> _Texto_
-------------------------

Las «piedras sinodales», obstáculos del proceso sinodal
Por mi parte, voy a señalar diez «piedras» en el código de derecho canónico, diez cánones que identifico como obstáculos para la construcción de una Iglesia sinodal. Soy muy consciente de que cada uno de estos diez puntos podría ser objeto de un tratamiento más profundo y argumentado, pero prefiero exponerlos aquí de forma sintética y remitir cualquier otra explicación y argumentación a mis publicaciones anteriores[1].
Por otra parte, subrayo que las siguientes propuestas son las de un pastor llamado a aplicar el derecho en sus iniciativas y a dar testimonio de la coherencia entre la acción pastoral y el código vigente. Por lo tanto, el presente artículo no es un estudio de derecho canónico, sino una propuesta pastoral para la revisión de ciertos cánones (o simples párrafos) que parecen oponerse a la realización de una Iglesia efectivamente sinodal.
Varias de las cuestiones que planteo se abordaron en los intercambios sinodales y se recordaron en el documento final, pero, precisamente, nada indica que vayan a debatirse en un futuro próximo y que el código vaya a modificarse en el sentido indicado. Una posible revisión del código de derecho canónico, consecuencia lógica de la «reforma estructural» prevista en el documento final[2], podría sin duda eliminar estos obstáculos, pero, a la espera de un debate más amplio, me gustaría ponerlos de relieve.

-------------------------

> _Información proporcionada_
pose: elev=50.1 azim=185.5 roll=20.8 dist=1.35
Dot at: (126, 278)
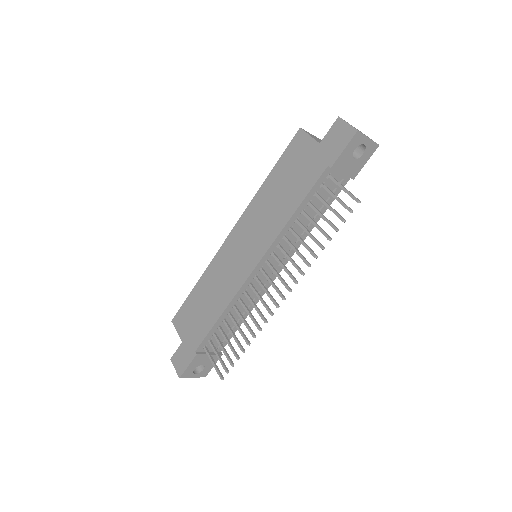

-------------------------

> _Instrucción dada_
Retoma el texto sobre las «piedras sinodales» y prosíguelo a partir de su última oración.

> _Respuesta_
Por otra parte, el mismo documento afirma que el proceso sinodal prevé dos caminos complementarios, la «renovación espiritual» y la «reforma estructural», que deberían «hacer a la Iglesia más participativa y misionera»[3]. Por lo tanto, se trata en definitiva de una recomendación bastante clara, pero que aún puede quedar en papel mojado, y dado que las dificultades de la conversión espiritual son más abordables que las que afectan a la reforma estructural, ya que terminan inevitablemente en el el ámbito de una vida, mientras que las otras permanecen en nuestras instituciones, propongo aquí poner de relieve estas piedras, para que juntos podamos discernirlas y allanar el camino.
Estoy convencido de que, si queremos realizar una comunidad sinodal, signo y medio de comunión con Dios y de unidad del género humano (cf. LG 1), la reforma eclesial debe tocar al menos estos diez aspectos, que voy a desarrollar a continuación: el clericalismo en su raíz jurídica, más que como actitud interior[4], el papel subordinado de los laicos, la exclusividad masculina del ministerio ordenado, el poder «soberano» de los obispos, el anonimato de la comunidad parroquial, la pirámide decisoria eclesiástica, la voz consultiva de los órganos de participación pastoral, la posibilidad de celebrar liturgias sin la participación de los fieles, el uso ambiguo del concepto de «sujetos» en el código de derecho canónico y, por último, la ausencia, en el mismo código, del servicio de la caridad como función eclesial fundamental.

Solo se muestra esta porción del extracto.